Bob Verburg had adjusted to living with a mechanical heart pump. He felt grateful for it. The technology had, after all, saved his life.
But that didn’t mean he always liked it.
The system’s external components—two battery packs hanging from his shoulders and a controller strapped to his waist—were bulky to wear. And with the controller wired through his abdomen to a pump attached to his heart, he couldn’t be around water.
No showers, no swimming and no time on his boat.
“It was 24/7 with that baby,” said Bob, a resident of Grandville, Michigan. “We got really acquainted.”
Signs of advanced heart disease, especially shortness of breath, had popped up rather suddenly for the retired industrial engineer and Navy reservist, who at age 77 still worked part time for a funeral home.
Serious breathing trouble landed him in the hospital one December morning. Soon Bob and his wife, Carol, learned he had a faulty aortic valve that had led to a weak, enlarged heart.
The medical team decided to do a double surgery—part one to replace his heart valve and part two to insert the LVAD. His heart had grown too weak to pump blood through a new valve on its own, so he needed help with pumping. But having an LVAD alone wouldn’t have worked either, given the extent of the damage to the valve.
Without this twofold solution, he probably would have had six months to live on medication, Carol said.
The operation was successful. Because it had been a major surgery, however, Bob needed time to bounce back.
He spent winter and spring 2016 in rehab—first at Spectrum Health Blodgett Hospital, where he received physical, occupational and speech therapy, and later at home, where he continued therapy with the help of Spectrum Health At Home Visiting Nurse Association.
By summertime he and Carol, his trained LVAD caregiver, had settled into the new daily routines that came with having a heart pump—keeping the portable batteries charged, changing the dressing around the driveline site in his abdomen and plugging into a wall power unit at night.
They knew they were in it for the long term because Bob’s age made him too old for a heart transplant.
But then something unexpected happened.
His heart started recovering.
The first signs showed up in routine heart tests, and his cardiology team grew cautiously optimistic.
Then a “low flow” alarm began sounding on Bob’s LVAD controller. The device wouldn’t take in enough blood because his heart was stealing some of the blood.
“The beeping started in May or June, and it kept getting worse,” Carol said. “We never knew where it was going to happen—during the night, at church, or at the symphony or wherever. … He could push it off and it would come right back on. It was very nerve-wracking.”
Later that summer the doctors raised the possibility of removing the LVAD, a surprising development for both the Verburgs and the medical team.
“We were not expecting Bob’s heart to recover,” said Asghar Khaghani, MD, FRCS, a cardiothoracic surgeon with the Spectrum Health Richard DeVos Heart and Lung Transplant Program. “But … he recovered completely, to the extent that his own heart was competing with the device.
“That’s unusual, especially at that age,” Dr. Khaghani said.

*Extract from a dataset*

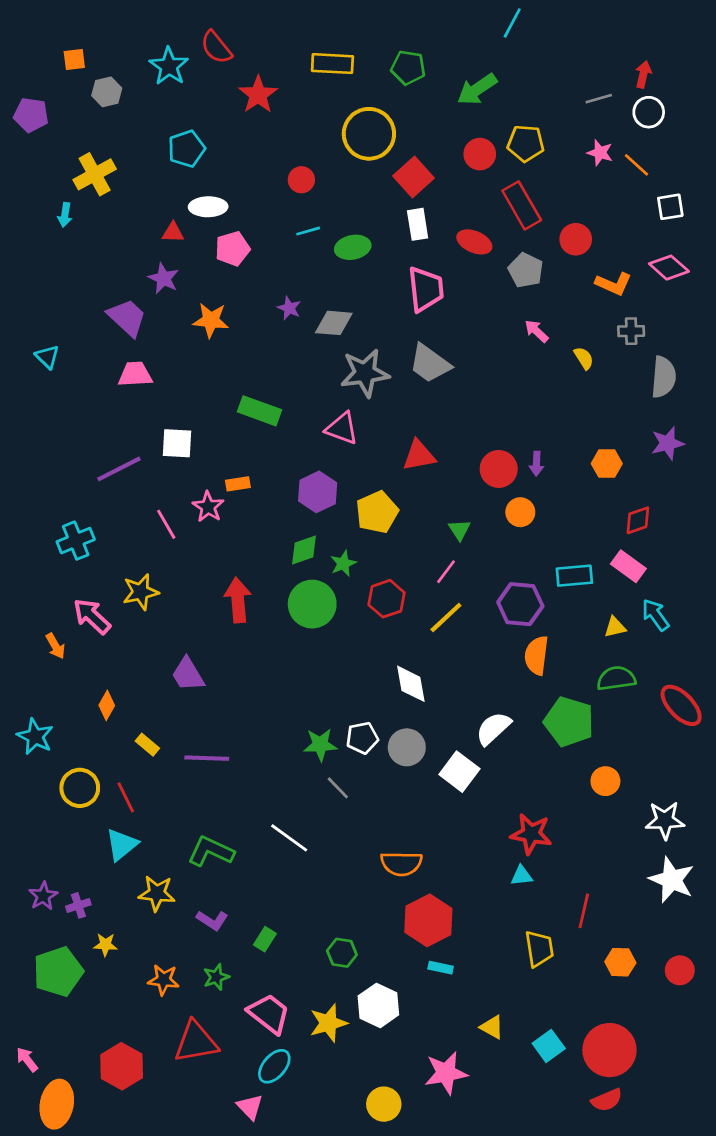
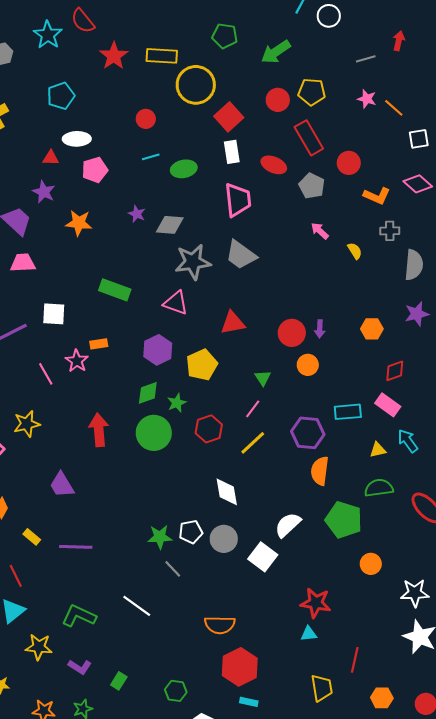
yellow rectangle: (332, 64) -> (162, 56), moved
white circle: (649, 112) -> (329, 16), moved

Unusual, but not unheard of.
Bob stands out as the oldest, said Dr. Khaghani, who removed his LVAD the day after Thanksgiving, 11 months after it had been implanted.
The LVAD had kept him alive long enough for his heart to heal.
“His aortic valve disease made his heart weak, and after the aortic valve replacement there was an opportunity for his heart to recover, even though it was very dilated,” Dr. Khaghani said.
Patients like Bob “need a period of rest for the heart to shrink, because without the device it won’t shrink, it will remain distended,” the doctor explained. “You have to give them a period of survival without heart failure, and with the medical treatment continuing.”
It doesn’t always work, Dr. Khaghani said, adding that using LVAD as a bridge to recovery remains an area of research.
“We still don’t know why some patients recover (on the device) and some don’t,” the doctor said. “We still don’t know what triggers the recovery at the molecular level.”
Today Bob’s heart is functioning normally. His ejection fraction, which at its weakest stood at about 10 percent, is close to 60 percent, which is normal, Dr. Khaghani said. He will continue to see his cardiologists, Milena Jani, MD and Michael Dickinson, MD, in the Advanced Heart Failure Program over the long term.
“I think that his prospect is very good. I would expect him to have normal life expectancy,” Dr. Khaghani said.
The Verburgs are delighted with Bob’s new independence and the added time they’ve been given together.
“It’s unbelievable,” Carol said. “But you know what? We credit a lot of it to all of the prayers that were offered for us through all of this. We never would have made it this far otherwise.”
Bob still struggles with some lingering short-term memory loss, which Dr. Khaghani said is common after cardiac surgery.
But he is back behind the wheel and he has joined a community choir. And he’s packing his bags for a month in Florida.
“I’m not idle. I’m always on the move,” he said. “It feels good.”